Intel Friday Night Game (hier ein Bild von einer früheren Veranstaltung in Stuttgart) Die eSport-Veranstaltung wird in der Stadt des Verfassungsgerichts nicht stattfinden
DPA

Intel Friday Night Game (hier ein Bild von einer früheren Veranstaltung in Stuttgart) Die eSport-Veranstaltung wird in der Stadt des Verfassungsgerichts nicht stattfinden

Nach einem Gespräch mit Oberbürgermeister Heinz Fenrich (CDU) habe sich Turtle Entertainment entschieden, den für den 5. Juni in Karlsruhe geplanten Termin zu streichen. Zuvor hatte es bis in die lokale Politik hinein eine harsche Diskussion über die Veranstaltung gegeben. Fenrich hatte die Veranstaltung genehmigt.

Aus der Bevölkerung und der Politik hatte es hingegen wiederholt Vorbehalte gegen die Veranstaltung gegeben - auch weil der Amoklauf eines Schülers in Winnenden nicht lange zurückliegt. Turtle Entertainment war von Spielegegnern vorgeworfen worden, bei dem E-Sports-Turnier nicht für die Einhaltung des Jugendschutzes zu sorgen. Das Unternehmen hatte dies zurückgewiesen.

"Wir haben den Eindruck im Karlsruher Kommunalwahlkampf instrumentalisiert zu werden", sagte Ralf Reichert, Geschäftsführer von Turtle Entertainment. Das Unternehmen habe den Dialog mit der örtlichen Politik gesucht. "Jeder konstruktiven Diskussion über den Umgang mit Computerspielen und neuen Medien wird allerdings die Grundlage entzogen, wenn von demokratischen Parteien öffentlich die Kündigung rechtsgültiger Verträge angeregt wird", so Reichert weiter.

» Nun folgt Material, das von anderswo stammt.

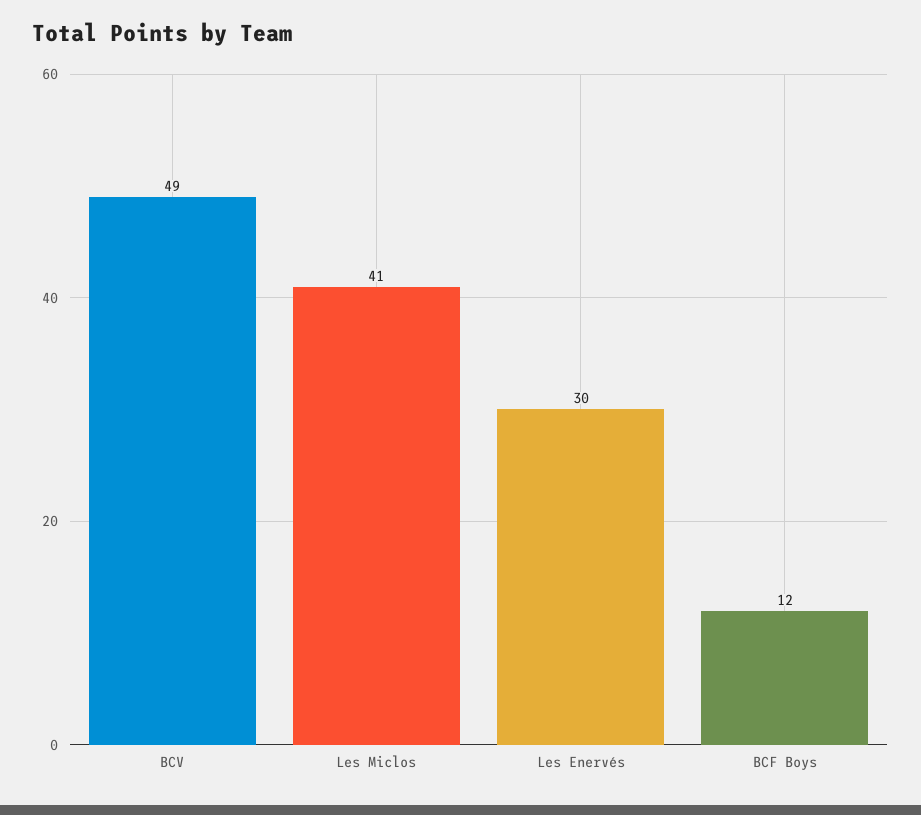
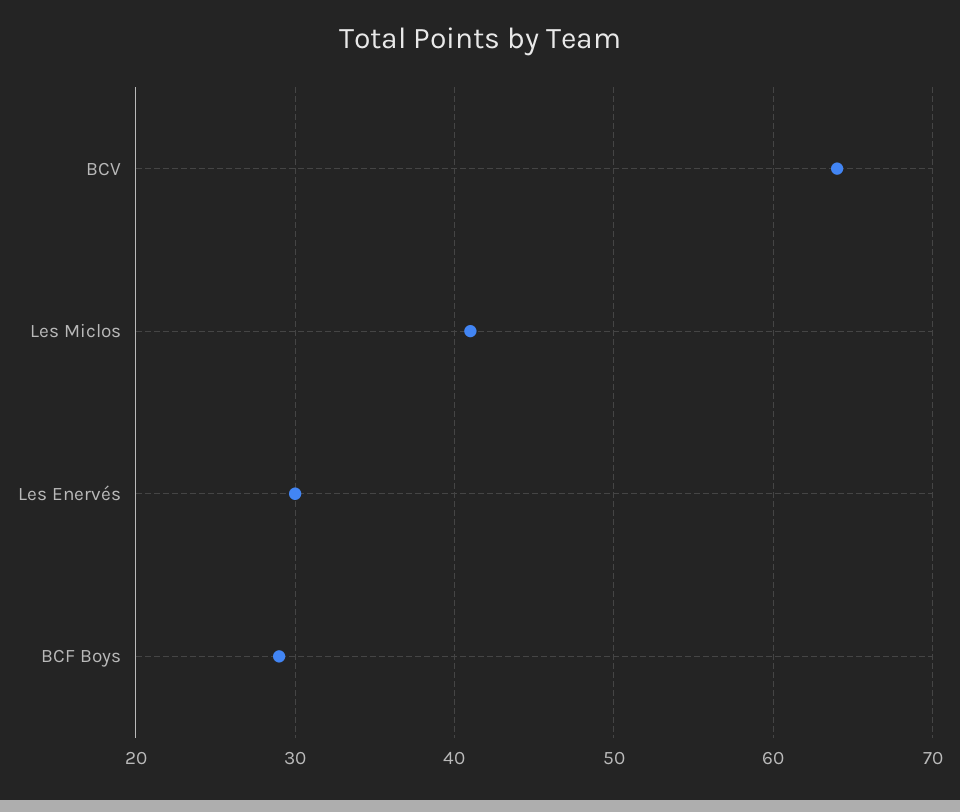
BCV: 49 -> 64
BCF Boys: 12 -> 29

Nicht nur das Intel Friday Night Game sondern auch das zeitgleich angesetzte Eltern-Lan fällt nun weg. Mit dieser Informationsveranstaltung wollte Turtle Entertainment in Zusammenarbeit mit Partnern wie der Bundeszentrale für politische Bildung bei Eltern und Lehrern unter pädagogischer Anleitung das Verständnis für die Medienwelt ihrer Kinder und Schüler erleichtern.

Turtle Entertainment ist nach eigenen Angaben europäischer Branchenprimus unter den E-Sport-Veranstaltern. Das Unternehmen betreibt unter anderem die Electronic Sports League (ESL). Bei seinen Veranstaltungen in Deutschland zählt die Firma jährlich 900.000 aktive Teilnehmer.